## [Fragmento de página]
================

Rococó1719
Pierrot
Antoine Watteau
El ojo del conservador
"Observe el ajuste torpe del traje de satén blanco, cuyas mangas cortas y pantalones anchos acentúan la vulnerabilidad y el aislamiento casi místico de la figura central."
La imagen más enigmática de la Commedia dell’arte, donde Pierrot permanece inmóvil, como petrificado entre la risa y la tragedia. Un icono del Rococó que prefigura la melancolía moderna.
Análisis
Pintado hacia 1718-1719, el Pierrot de Watteau, conocido durante mucho tiempo como Gilles, es una obra monumental por su presencia psicológica. A diferencia de las escenas de Fêtes Galantes habituales del artista, este personaje se impone de cuerpo entero, ocupando casi todo el espacio vertical. Watteau se inspira en los tipos de la Commedia dell’arte, una forma de teatro popular italiano que vivía un renacimiento en París tras haber sido prohibida por Luis XIV. Pierrot es el criado ingenuo, el que sufre las burlas de sus compañeros, pero aquí trasciende su papel para convertirse en una figura de dignidad universal y silenciosa.
El contraste es sorprendente entre la figura central y el grupo en segundo plano. Abajo, en un audaz contrapicado, se adivinan los otros personajes de la tropa: el Doctor sobre su asno, Leandro e Isabel. Están animados por un movimiento alegre, casi conspirador, que refuerza la inmovilidad absoluta de Pierrot. Este último no participa en la acción; está expuesto como una víctima o un santo laico. Esta ruptura narrativa coloca al espectador en una posición de incomodidad, forzándolo a enfrentar la mirada directa y a la vez ausente del actor, cuya expresión permanece indescifrable entre el asombro y la resignación.
En el plano técnico, Watteau utiliza una paleta de blancos de una riqueza extraordinaria. El traje no es un color sólido; es un campo de experimentación para reflejos nacarados, sombras grisáceas y toques cremosos de empaste. Esta virtuosidad cromática da a la prenda una dimensión escultural que contrasta con la fragilidad del rostro. El paisaje, dominado por una herma (una estatua de piedra que representa a un sátiro), aporta un toque de salvajismo antiguo y lubricidad que se opone a la pureza aparente del personaje principal, creando un diálogo entre el orden civilizado del teatro y la naturaleza bruta.

================

## [Qué se pide]
Según el texto sobre el Pierrot de Watteau, ¿con qué otro nombre se conoció durante mucho tiempo esta obra?

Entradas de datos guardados

================

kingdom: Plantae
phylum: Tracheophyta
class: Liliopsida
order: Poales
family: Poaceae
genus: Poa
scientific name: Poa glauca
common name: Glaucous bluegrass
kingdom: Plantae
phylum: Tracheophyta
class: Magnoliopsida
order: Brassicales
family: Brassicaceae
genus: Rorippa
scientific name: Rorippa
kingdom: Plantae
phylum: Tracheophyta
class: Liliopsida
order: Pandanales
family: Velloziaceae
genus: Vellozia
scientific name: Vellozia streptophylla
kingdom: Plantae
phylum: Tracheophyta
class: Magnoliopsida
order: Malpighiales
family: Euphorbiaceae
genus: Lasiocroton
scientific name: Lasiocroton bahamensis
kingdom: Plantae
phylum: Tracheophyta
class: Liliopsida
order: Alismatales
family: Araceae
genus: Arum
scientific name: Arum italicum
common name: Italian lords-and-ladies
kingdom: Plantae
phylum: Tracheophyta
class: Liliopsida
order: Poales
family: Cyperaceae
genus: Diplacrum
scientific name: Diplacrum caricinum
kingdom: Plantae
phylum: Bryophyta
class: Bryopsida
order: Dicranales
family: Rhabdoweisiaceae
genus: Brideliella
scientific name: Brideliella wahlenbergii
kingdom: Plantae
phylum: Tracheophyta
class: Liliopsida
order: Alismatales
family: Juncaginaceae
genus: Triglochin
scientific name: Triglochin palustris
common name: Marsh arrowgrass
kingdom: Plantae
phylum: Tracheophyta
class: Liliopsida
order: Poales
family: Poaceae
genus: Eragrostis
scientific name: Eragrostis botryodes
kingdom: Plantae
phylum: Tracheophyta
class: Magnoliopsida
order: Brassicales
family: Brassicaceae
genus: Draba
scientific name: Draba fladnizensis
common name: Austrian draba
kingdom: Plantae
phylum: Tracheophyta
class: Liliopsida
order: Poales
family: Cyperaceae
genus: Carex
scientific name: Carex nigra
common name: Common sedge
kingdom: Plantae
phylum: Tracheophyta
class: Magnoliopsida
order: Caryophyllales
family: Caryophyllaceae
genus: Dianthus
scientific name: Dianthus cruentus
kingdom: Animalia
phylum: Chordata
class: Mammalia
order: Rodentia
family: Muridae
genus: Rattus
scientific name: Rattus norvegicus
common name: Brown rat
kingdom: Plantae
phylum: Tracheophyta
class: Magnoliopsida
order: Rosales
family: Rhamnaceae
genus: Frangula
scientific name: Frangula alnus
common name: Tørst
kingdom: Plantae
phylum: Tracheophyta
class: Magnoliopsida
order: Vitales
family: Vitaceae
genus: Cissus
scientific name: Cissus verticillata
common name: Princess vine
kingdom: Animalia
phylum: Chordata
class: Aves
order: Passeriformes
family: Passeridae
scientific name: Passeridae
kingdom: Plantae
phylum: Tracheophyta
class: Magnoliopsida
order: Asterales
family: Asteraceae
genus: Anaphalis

================

## [Solución del ejercicio]
Gilles.